Nie chcę i nie mogę przytaczać wszystkich faktów na forum z Pańskiej sprawy więc jeżeli chce Pan coś wyjaśnić to proszę pisać na prv.
Co do składania wniosków poza Wieluniem to częściowo się zgadza, ale nie każdy Klient musi zdawać sobie sprawę, że wszystkie już dzisiaj banki posiadają tzw. proces centralny a placówki bankowe są (podobnie jak ja zresztą) często tylko ogniwem przekazującym dokumentację kredytową dalej. Część z banków umożliwia złożenie wniosków osobiście w placówce bankowej i korzystam z tego jak najbardziej wykorzystując własne znajomości, aby na każdym etapie wniosek został „dopilnowany” ale decyzja kredytowa i tak podejmowana jest w centrali mieszczącej się zdecydowanie daleko poza Wieluniem Muszę tylko poprawić, że ING - Katowice a nie Warszawa ale to jest akurat naprawdę mało istotne z perspektywy Klienta.
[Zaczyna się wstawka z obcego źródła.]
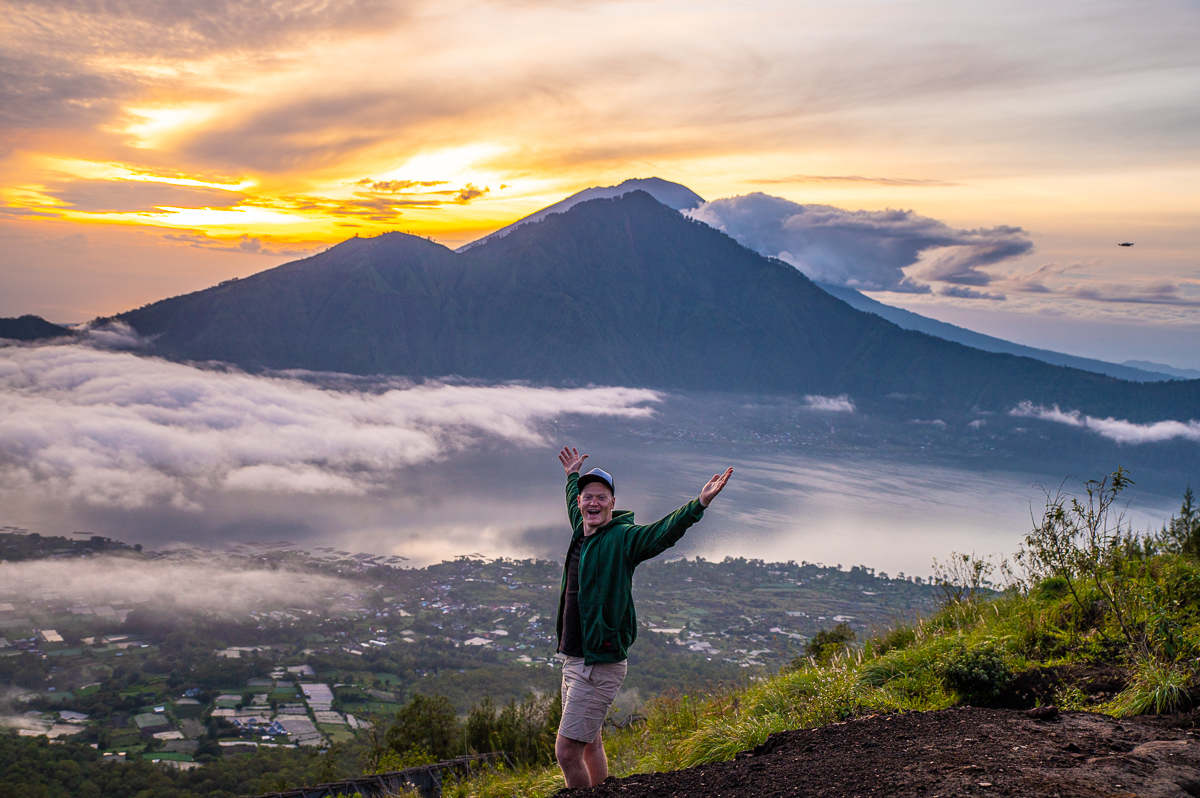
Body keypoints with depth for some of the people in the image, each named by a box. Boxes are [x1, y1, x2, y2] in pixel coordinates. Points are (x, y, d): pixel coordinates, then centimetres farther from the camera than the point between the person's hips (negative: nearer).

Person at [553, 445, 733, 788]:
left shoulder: (622, 538, -12)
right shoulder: (581, 531, 9)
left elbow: (663, 532, -29)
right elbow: (575, 505, 33)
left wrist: (700, 503, -43)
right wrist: (572, 476, 48)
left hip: (600, 666, -8)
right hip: (574, 660, 8)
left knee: (566, 750, -9)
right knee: (589, 741, 19)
Przesłanie wniosku bezpośrednio do centrali w tych bankach, które to umożliwiają skutkuje ominięciem konieczności złożenia wniosku w placówce i daje bardzo duże szanse na o wiele szybsze uzyskanie decyzji kredytowej - w niektórych z nich mam decyzję dla Klienta w 3 do 7 dni roboczych od wpłynięcia dokumentów. Co nie znaczy wcale, że w tych bankach w których składa się wnioski do placówki nie można mieć szybko decyzji - przykład z tego tygodnia wniosek złożony w środę, decyzja w piątek
Pekao - Sieradz to placówka w której z uwagi na znajomości miałem możliwość na tamten czas zaoferowania klientowi oferty targowej (po wpisaniu na listę) bez konieczności fizycznej obecności na targach, które to odbywają się w różnych częściach kraju - Warszawa, Łódź, Wrocław, Poznań itd. O ile pamiętam "Cazi" również został wciągnięty na taką listę bez konieczności wyjazdu dokądkolwiek - a to dopiero jest uciążliwe. Obecnie taką możliwość mam również w placówce w Wieluniu czy Łodzi więc problemu nie ma.
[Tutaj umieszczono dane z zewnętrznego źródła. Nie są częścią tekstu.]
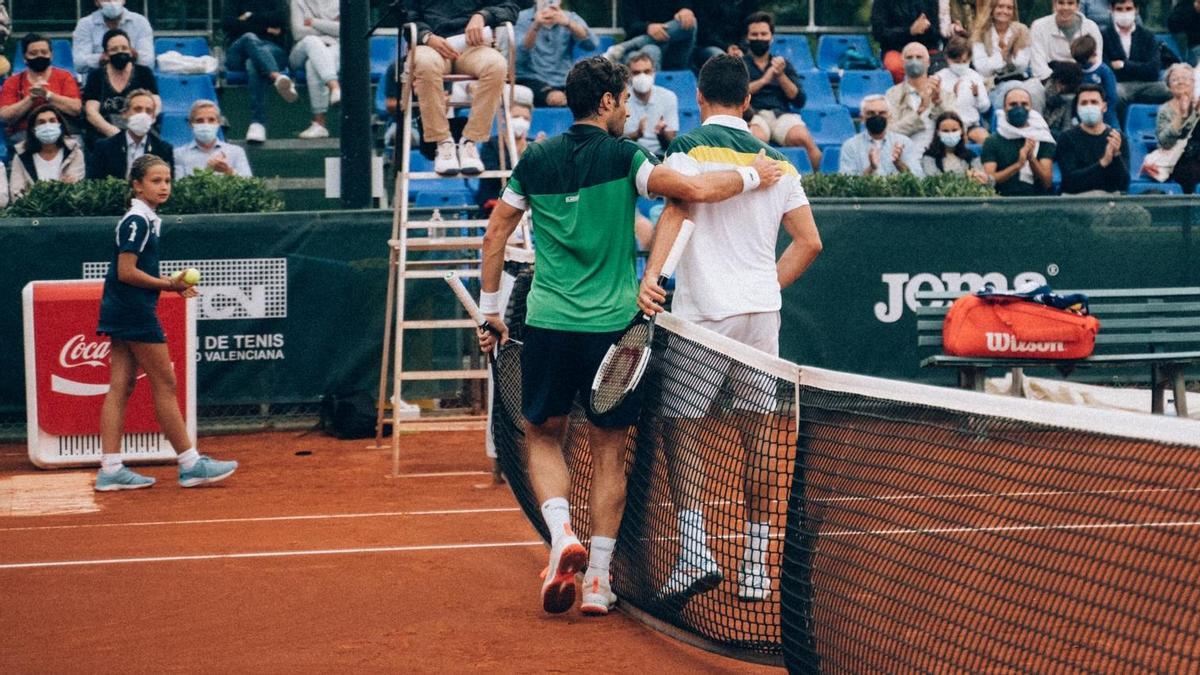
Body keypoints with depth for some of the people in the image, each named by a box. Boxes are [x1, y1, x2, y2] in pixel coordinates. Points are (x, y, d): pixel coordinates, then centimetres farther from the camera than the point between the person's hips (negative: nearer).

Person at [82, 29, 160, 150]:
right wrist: (113, 132, -19)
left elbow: (156, 104, 1)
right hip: (102, 135, 0)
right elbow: (91, 112, 1)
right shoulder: (96, 76, 13)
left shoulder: (144, 73, 14)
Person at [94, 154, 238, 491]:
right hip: (134, 311, -9)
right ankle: (190, 465, 3)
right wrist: (168, 285, -17)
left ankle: (110, 469, 5)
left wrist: (171, 284, 4)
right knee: (165, 385, -3)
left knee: (120, 387, 6)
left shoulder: (147, 220, 14)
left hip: (121, 311, 9)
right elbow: (126, 272, -19)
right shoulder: (136, 221, -14)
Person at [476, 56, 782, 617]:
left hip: (547, 324, 2)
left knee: (542, 435, 18)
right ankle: (597, 580, 8)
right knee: (608, 449, 9)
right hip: (611, 325, -2)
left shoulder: (535, 160, 6)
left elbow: (495, 235, 12)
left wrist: (490, 309, 21)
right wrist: (752, 176, 1)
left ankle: (562, 535, -6)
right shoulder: (624, 158, -6)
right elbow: (695, 189, -17)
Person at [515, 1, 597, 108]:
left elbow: (592, 44, -12)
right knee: (556, 98, -35)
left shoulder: (570, 18, 8)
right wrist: (536, 26, -28)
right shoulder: (522, 18, 1)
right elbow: (519, 57, -14)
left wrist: (568, 23, -29)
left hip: (564, 83, 4)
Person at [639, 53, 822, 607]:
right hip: (763, 313, 5)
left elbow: (677, 210, -19)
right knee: (759, 437, 8)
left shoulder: (689, 147, -1)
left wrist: (652, 274, -30)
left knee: (679, 431, 2)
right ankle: (755, 569, 12)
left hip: (703, 313, -5)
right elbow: (809, 241, 13)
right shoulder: (777, 161, 14)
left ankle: (694, 554, -12)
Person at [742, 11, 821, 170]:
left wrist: (781, 76, -2)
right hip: (753, 115, -2)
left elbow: (799, 102, 12)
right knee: (757, 138, -40)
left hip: (782, 115, 2)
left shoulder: (783, 63, 22)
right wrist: (763, 80, -7)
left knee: (804, 138, -32)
Obsługa tzw. posprzedażowa za którą wyśmiewa mnie większość banków (z tego prostego powodu, że już za nią nikt nie płaci) obejmuje również uruchamianie kolejnych transz kredytu budowlanego w czym pomagam bez względu na to czy bank jest w Łodzi, Sieradzu, Wieluniu oraz czy dokumenty wysyła się do Katowic czy Warszawy.
Myślę, że "Cazi" nie jest jedynym niezadowolonym klientem - patrz „beka” i jego komentarz ale na pewno nie trzeba jeździć z dokumentami do Sieradza (wyjątek to podpisanie umowy - chociaż tutaj jak poproszę to podpisanie pomimo procesowania gdzie indziej odbywa się tam gdzie życzy sobie Klient). Dokumenty takie jak cesja praw z polisy ubezpieczeniowej nieruchomości, dyspozycja uruchomienia kolejnej transzy, odpisy z KW i inne warunki wg umowy Klienci z reguły załatwiają przeze mnie - oczywiście jeśli chcą.
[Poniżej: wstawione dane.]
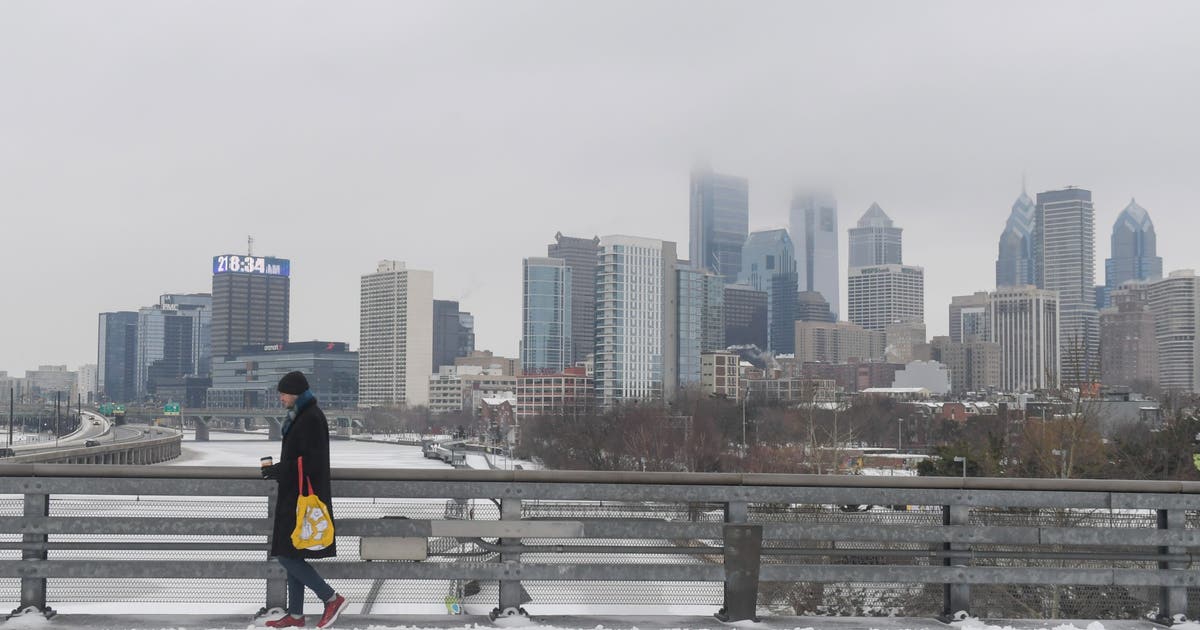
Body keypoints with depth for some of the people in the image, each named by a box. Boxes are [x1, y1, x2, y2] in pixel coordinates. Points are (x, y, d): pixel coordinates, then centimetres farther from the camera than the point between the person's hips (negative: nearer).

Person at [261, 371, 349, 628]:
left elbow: (313, 462, -22)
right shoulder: (301, 416, 13)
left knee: (286, 555, -7)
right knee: (291, 556, 11)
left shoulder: (311, 418, -18)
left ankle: (332, 599, -1)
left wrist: (279, 470, -15)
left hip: (302, 498, -10)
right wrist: (278, 470, 9)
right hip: (295, 496, 10)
A propos komentarza użytkownika „beka” . Klientów z Wrocławia bądź okolic mogę policzyć na palcach jednej ręki więc jak zechcesz nam przybliżyć kilka szczegółów to postaram się ustosunkować.
Dołączył: 12 Sty 2007 Posty: 226 Skąd: z podziemia
Wysłany: 2012-12-18, 23:59 Re: Doradcy kredytowi w Wieluniu.
Pat44 napisał/a:
Potrzebuję kredytu hipotecznego pod zastaw nieruchomości. Sprawa nie jest prosta, ponieważ dochody nie są wysokie, a i jest pewne obciążenie kredytowe. Chciałbym porozmawiać o tym z jakimś kompetentnym doradcą kredytowym (finansowym). Chodzi mi o kogoś naprawdę kompetentnego (nie faceta, który będzie radził pożyczkę pozabankową na lichwiarski procent). W Wieluniu jest wiele biur finansowych, ale to raczej amatorzy od "chwilówek". Pomimo niewysokich dochodów mogę zaoferować nieruchomość w samym Wieluniu jako poręczenie. Znacie może jakieś biuro, w którym pracują fachowcy od rozwiązywania takich problemów. Z góry dziękuję za radę.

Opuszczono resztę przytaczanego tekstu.